(Dataset entries)
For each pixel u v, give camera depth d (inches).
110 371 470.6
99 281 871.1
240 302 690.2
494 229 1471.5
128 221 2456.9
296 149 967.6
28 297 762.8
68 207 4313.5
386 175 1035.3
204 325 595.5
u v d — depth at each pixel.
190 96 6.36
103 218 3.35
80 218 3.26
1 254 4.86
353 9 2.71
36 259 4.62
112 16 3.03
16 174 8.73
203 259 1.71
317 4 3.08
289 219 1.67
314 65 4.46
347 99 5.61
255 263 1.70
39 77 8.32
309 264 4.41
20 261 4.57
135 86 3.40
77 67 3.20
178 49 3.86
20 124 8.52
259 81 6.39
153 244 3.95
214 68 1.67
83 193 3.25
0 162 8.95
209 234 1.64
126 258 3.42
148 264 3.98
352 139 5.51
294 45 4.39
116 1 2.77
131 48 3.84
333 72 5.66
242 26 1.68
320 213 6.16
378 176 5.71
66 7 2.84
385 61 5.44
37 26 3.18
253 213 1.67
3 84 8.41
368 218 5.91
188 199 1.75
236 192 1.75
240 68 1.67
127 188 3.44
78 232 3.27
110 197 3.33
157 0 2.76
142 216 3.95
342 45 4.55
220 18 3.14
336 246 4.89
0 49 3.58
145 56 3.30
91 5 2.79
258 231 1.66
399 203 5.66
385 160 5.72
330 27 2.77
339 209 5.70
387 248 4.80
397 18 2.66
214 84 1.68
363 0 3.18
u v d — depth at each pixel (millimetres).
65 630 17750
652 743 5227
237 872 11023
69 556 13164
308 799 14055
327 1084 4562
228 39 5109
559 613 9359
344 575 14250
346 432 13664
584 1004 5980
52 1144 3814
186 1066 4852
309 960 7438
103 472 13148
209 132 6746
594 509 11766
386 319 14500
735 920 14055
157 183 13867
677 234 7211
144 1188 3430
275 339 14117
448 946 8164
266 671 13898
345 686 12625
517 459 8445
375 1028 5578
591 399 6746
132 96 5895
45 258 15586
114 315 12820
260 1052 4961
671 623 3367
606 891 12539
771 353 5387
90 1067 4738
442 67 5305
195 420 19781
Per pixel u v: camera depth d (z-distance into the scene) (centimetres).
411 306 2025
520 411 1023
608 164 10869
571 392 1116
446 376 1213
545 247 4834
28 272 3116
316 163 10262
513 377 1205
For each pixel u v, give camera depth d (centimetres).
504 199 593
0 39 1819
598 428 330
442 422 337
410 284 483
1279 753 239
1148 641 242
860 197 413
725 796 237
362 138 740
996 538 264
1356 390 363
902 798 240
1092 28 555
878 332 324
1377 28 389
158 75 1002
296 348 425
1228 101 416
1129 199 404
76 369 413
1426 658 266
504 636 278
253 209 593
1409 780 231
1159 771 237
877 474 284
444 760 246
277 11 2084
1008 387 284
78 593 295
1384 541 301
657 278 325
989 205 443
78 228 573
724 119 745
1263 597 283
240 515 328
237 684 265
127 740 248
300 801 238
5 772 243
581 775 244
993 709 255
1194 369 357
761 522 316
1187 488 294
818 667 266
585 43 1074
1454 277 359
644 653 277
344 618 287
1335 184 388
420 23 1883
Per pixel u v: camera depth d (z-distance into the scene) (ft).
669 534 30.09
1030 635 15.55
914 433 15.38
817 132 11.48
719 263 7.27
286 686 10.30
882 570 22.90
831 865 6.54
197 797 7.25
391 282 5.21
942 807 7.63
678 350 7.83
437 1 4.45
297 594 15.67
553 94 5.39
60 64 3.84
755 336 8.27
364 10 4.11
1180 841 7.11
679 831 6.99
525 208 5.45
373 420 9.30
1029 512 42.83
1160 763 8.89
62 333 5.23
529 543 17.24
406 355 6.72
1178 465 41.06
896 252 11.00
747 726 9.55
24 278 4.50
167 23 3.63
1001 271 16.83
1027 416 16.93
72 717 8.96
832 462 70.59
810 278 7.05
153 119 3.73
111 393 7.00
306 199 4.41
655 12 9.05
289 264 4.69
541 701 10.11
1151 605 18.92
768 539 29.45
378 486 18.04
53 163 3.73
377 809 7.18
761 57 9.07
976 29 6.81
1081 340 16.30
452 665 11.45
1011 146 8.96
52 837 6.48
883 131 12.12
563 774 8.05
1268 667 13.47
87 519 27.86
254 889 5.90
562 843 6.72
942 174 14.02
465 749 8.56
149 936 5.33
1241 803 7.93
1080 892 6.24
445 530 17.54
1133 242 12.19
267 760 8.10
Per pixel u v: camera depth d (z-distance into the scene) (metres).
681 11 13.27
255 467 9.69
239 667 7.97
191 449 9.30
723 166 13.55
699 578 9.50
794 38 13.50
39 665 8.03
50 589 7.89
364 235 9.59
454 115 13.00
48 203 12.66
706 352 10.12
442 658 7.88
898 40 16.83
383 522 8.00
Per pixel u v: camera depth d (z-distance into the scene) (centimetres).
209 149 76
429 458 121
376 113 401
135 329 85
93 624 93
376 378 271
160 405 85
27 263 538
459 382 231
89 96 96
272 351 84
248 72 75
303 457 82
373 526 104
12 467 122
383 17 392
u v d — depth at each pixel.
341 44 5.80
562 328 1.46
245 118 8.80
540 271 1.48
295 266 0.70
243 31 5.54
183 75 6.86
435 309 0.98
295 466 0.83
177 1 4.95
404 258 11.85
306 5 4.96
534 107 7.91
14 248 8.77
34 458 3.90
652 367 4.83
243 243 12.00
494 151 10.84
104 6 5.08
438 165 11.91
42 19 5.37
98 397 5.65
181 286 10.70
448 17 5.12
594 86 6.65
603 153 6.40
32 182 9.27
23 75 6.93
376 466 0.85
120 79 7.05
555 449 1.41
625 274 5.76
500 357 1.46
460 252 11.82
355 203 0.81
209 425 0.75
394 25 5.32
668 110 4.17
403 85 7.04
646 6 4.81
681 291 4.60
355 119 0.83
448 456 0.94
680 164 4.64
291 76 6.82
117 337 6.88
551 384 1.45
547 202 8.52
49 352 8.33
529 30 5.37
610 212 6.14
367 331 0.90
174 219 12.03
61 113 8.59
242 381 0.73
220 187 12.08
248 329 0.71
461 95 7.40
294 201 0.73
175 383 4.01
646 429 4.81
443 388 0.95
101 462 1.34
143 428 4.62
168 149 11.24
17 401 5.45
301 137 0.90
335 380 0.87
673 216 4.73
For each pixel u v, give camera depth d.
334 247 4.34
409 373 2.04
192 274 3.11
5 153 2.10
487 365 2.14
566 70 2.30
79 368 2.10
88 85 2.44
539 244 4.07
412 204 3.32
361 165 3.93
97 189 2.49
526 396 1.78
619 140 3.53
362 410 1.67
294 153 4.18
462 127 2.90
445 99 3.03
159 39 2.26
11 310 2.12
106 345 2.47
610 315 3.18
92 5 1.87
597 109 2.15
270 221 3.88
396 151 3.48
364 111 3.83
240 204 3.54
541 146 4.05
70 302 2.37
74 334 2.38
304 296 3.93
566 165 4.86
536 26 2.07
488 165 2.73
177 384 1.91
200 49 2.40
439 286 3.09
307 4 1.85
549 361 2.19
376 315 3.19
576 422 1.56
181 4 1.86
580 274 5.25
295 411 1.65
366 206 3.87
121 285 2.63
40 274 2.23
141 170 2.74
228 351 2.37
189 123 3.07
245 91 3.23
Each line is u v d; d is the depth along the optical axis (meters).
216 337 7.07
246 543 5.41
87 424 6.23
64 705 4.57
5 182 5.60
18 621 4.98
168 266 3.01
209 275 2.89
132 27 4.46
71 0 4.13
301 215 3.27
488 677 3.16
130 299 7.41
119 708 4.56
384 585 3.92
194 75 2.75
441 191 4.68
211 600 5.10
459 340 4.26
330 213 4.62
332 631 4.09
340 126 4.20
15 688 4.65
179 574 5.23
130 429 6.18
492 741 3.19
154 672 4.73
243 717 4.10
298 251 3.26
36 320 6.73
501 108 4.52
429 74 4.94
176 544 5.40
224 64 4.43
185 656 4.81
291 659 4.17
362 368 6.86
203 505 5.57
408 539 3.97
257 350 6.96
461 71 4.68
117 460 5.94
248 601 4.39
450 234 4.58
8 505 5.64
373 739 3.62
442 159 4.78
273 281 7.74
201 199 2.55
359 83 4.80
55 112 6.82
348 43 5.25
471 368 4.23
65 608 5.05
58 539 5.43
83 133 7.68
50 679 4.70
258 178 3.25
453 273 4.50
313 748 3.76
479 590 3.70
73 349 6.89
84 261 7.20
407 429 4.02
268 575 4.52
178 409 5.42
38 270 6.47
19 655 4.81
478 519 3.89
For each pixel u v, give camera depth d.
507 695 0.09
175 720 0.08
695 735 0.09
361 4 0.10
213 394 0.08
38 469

• _WHAT IS BEING ASKED_
Using the entries above, repeat only the lines from the one containing "17 401 5.45" through the one containing "168 266 3.01", end lines included.

• _EXERCISE RESULT_
17 401 5.45
301 137 0.90
335 380 0.87
673 216 4.73
For each pixel u v, give camera depth d.
334 247 4.34
409 373 2.04
192 274 3.11
5 153 2.10
487 365 2.14
566 70 2.30
79 368 2.10
88 85 2.44
539 244 4.07
412 204 3.32
361 165 3.93
97 189 2.49
526 396 1.78
619 140 3.53
362 410 1.67
294 153 4.18
462 127 2.90
445 99 3.03
159 39 2.26
11 310 2.12
106 345 2.47
610 315 3.18
92 5 1.87
597 109 2.15
270 221 3.88
396 151 3.48
364 111 3.83
240 204 3.54
541 146 4.05
70 302 2.37
74 334 2.38
304 296 3.93
566 165 4.86
536 26 2.07
488 165 2.73
177 384 1.91
200 49 2.40
439 286 3.09
307 4 1.85
549 361 2.19
376 315 3.19
576 422 1.56
181 4 1.86
580 274 5.25
295 411 1.65
366 206 3.87
121 285 2.63
40 274 2.23
141 170 2.74
228 351 2.37
189 123 3.07
245 91 3.23
Each line is u v d; d is the depth along the optical axis (meters).
216 337 7.07
246 543 5.41
87 424 6.23
64 705 4.57
5 182 5.60
18 621 4.98
168 266 3.01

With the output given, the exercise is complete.